Tara Dobbin said her oldest son was at Wilmer-Hutchins during last year’s shooting, and that her youngest was there on Tuesday and had to jump from a classroom window after hearing gunfire, escaping to a nearby elementary school, KXAS-TV reported.

“This is going on too much at this school,” Dobbin told the outlet. “Last year, my oldest son was a senior here, and there was a shooting. Now he’s here with same thing going on. It’s ridiculous.”

Freshman Salondra Ibanez told KDFW that she heard gunshots while her teacher was going over classwork but that it took a while for her to realize what the sounds were.

“I was processing it and it went off again and it was faster this time,” Ibanez told the outlet. “So that’s when me and my classmates, we got up and we went behind the teacher’s desk and I was making sure my classmates were OK and then we went into the storage room and we waited there until we got escorted out.”

Gov. Greg Abbott calls shooting ‘senseless act of violence’

Texas Gov. Greg Abbott called the shooting a “senseless act of violence” and said he has offered support to law enforcement in bringing justice to the person responsible.

“I offered to support the school district families, students, and staff and to provide law enforcement with the tools they need to arrest the criminals involved and bring them to justice,” Abbott said in a statement. “Since I’ve been governor, Texas has provided over $3 billion in school safety funding.
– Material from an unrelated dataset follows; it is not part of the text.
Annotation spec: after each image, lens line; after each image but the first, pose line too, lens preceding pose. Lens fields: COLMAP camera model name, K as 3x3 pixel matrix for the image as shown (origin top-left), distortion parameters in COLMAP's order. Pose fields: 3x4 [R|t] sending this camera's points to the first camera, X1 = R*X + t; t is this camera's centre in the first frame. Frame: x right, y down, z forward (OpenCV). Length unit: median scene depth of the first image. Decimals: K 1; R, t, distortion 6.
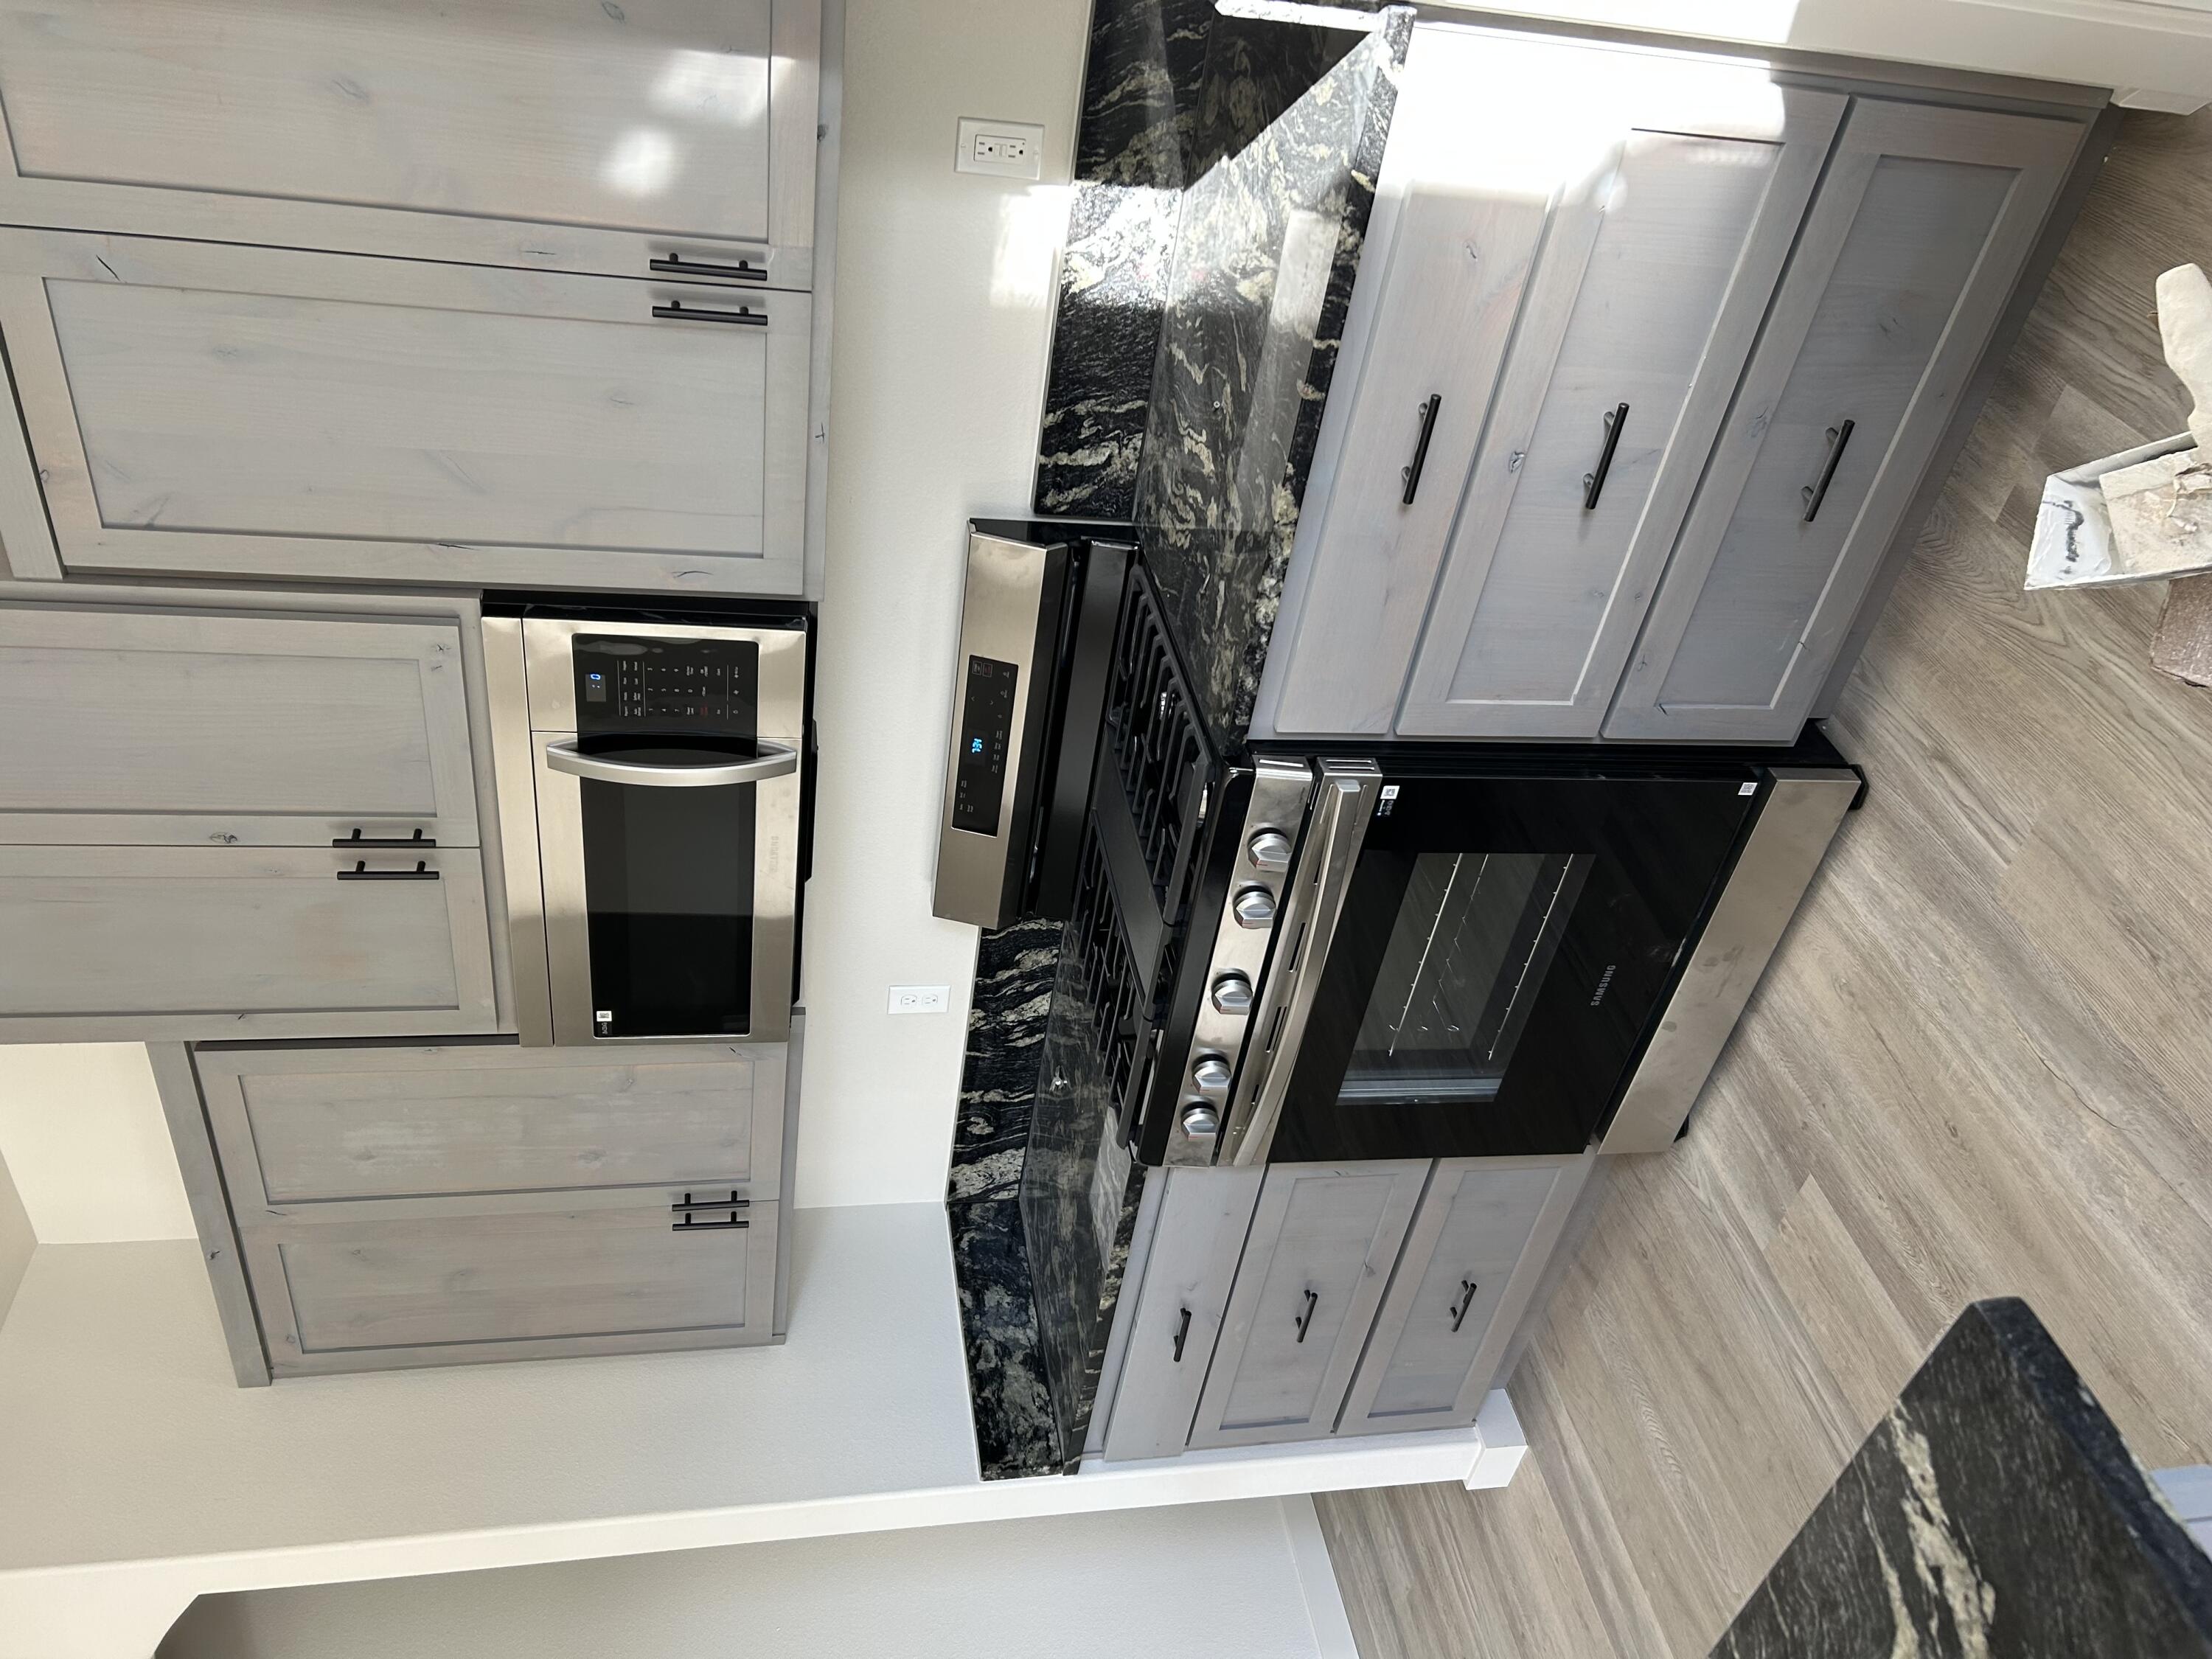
lens RADIAL K [[1657.3, 0, 1106.0], [0, 1657.3, 829.5], [0, 0, 1]] dist [0.065635, -0.091762]
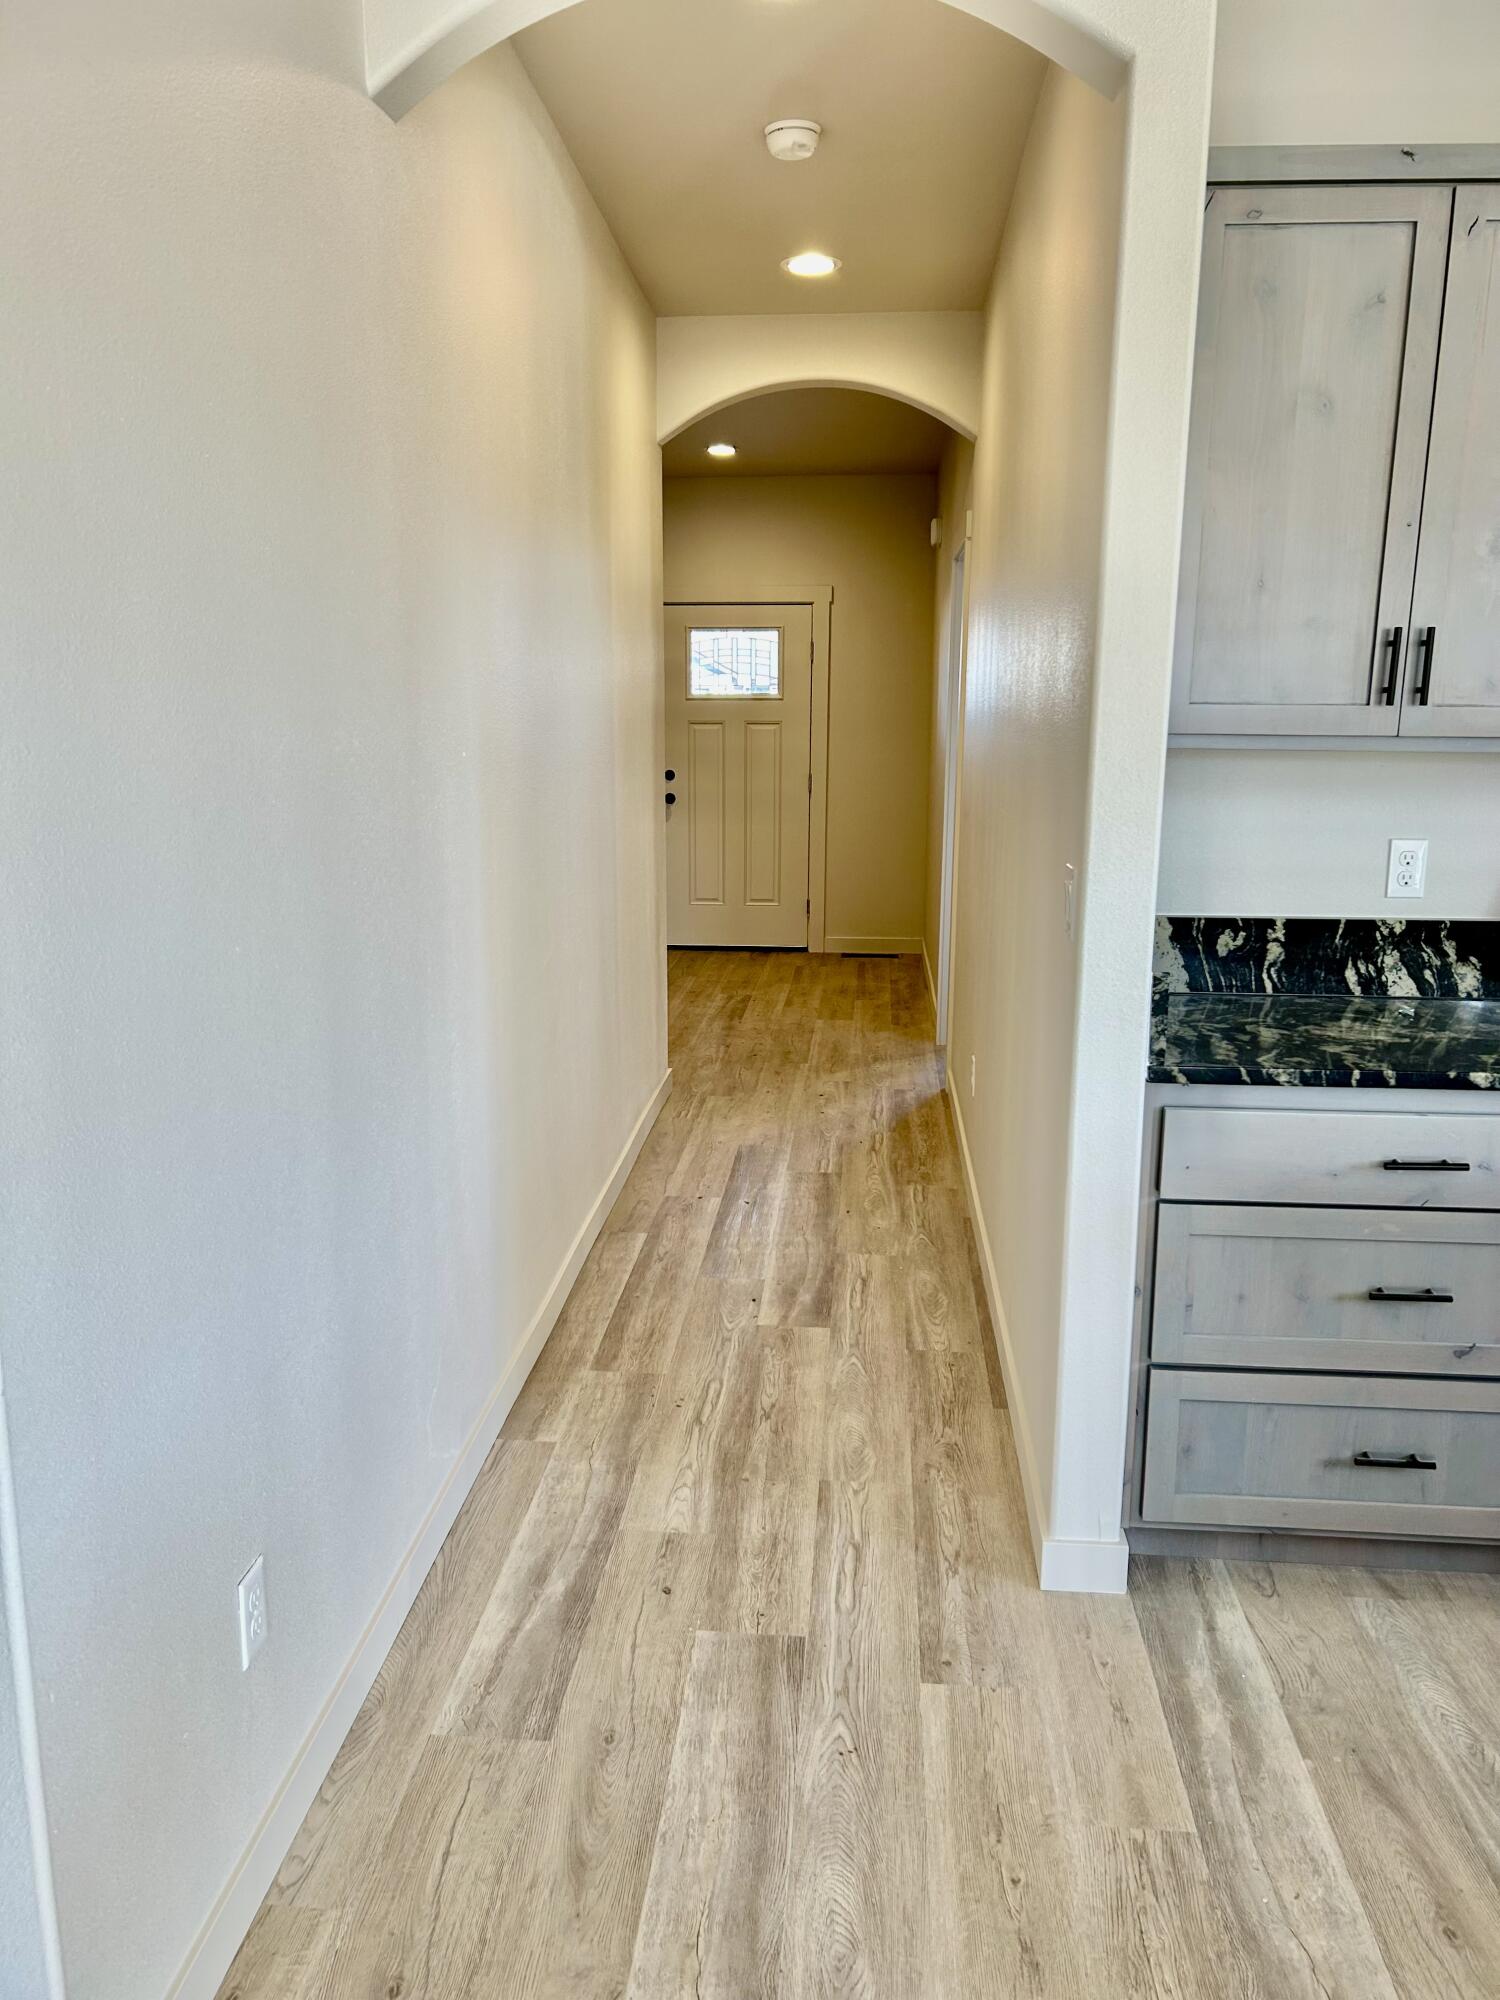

This session, I am seeking an additional $500 million to further safeguard schools across the state.”

Critics have long condemned Abbott’s handling of gun violence at schools, especially after the May 2022 mass shooting that killed 19 elementary school children and two teachers in Uvalde, Texas. The governor declined to make 21 the minimum age to legally purchase combat-style rifles, like the one used by 18-year-old Salvador Ramos.

“We want to end school shootings, but we cannot do that by making false promises,” Abbott said during a debate at the University of Texas Rio Grande Valley on Sept. 30, 2022. “We need to get to the bottom of what is really ailing our communities, and that is the mental health that is leading people to engage in school shootings.”

This story has been updated to add new information.